Pablo Zarnicki

Personal information
- Born: November 12, 1972 (age 53) Buenos Aires, Argentina

Chess career
- Country: Argentina
- Title: Grandmaster (1994)
- FIDE rating: 2508 (July 2026)
- Peak rating: 2570 (July 1995)

= Pablo Zarnicki =

Argentine chess grandmaster (born 1972)

Pablo Zarnicki (born 12 November 1972) is an Argentine chess player.

He won at Mar del Plata 1989.
In 1992, Zarnicki won the World Junior Chess Championship at Buenos Aires.

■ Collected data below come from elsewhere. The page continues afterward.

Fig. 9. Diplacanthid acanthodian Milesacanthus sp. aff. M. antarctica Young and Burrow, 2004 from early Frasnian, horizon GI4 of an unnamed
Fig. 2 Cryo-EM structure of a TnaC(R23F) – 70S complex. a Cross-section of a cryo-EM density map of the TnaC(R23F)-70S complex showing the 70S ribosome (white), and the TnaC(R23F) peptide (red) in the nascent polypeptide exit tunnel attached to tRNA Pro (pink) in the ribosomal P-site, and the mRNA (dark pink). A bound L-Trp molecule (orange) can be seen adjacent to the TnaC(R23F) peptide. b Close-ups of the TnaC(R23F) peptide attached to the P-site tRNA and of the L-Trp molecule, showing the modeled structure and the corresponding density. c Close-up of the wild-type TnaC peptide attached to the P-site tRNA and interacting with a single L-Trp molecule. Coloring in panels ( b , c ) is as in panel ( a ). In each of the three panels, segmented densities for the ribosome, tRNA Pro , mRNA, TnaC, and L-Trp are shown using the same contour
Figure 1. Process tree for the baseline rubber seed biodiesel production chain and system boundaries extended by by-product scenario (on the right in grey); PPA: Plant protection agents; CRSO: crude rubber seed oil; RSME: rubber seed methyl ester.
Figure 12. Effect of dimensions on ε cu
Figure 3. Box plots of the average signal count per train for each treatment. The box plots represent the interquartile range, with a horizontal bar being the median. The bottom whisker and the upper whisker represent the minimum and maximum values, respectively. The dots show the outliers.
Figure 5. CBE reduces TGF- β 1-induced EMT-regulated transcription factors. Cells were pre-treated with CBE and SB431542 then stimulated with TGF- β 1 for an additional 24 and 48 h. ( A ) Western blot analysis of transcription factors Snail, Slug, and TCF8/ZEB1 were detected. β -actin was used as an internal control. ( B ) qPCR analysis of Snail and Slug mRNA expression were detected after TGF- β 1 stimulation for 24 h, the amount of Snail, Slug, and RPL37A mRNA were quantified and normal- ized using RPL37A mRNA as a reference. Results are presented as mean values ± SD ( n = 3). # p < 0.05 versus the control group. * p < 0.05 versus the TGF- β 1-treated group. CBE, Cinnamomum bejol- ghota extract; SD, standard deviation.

He represented Argentina in five Chess Olympiads.
- In 1992, at second reserve board in 30th Chess Olympiad in Manila (+3 –1 =5);
- In 1994, at fourth board in 31st Chess Olympiad in Moscow (+8 –0 =5);
- In 1996, at third board in 32nd Chess Olympiad in Yerevan (+5 –1 =6);
- In 2002, at third board in 35th Chess Olympiad in Bled (+3 –1 =7);
- In 2006, at first reserve board in 37th Chess Olympiad in Turin (+5 –2 =2).
He won individual silver medal on board four at Moscow 1994.

Zarnicki was awarded with the Konex Award as one of the 5 best chess players of the decade in his country. He was awarded the Grandmaster title in 1994.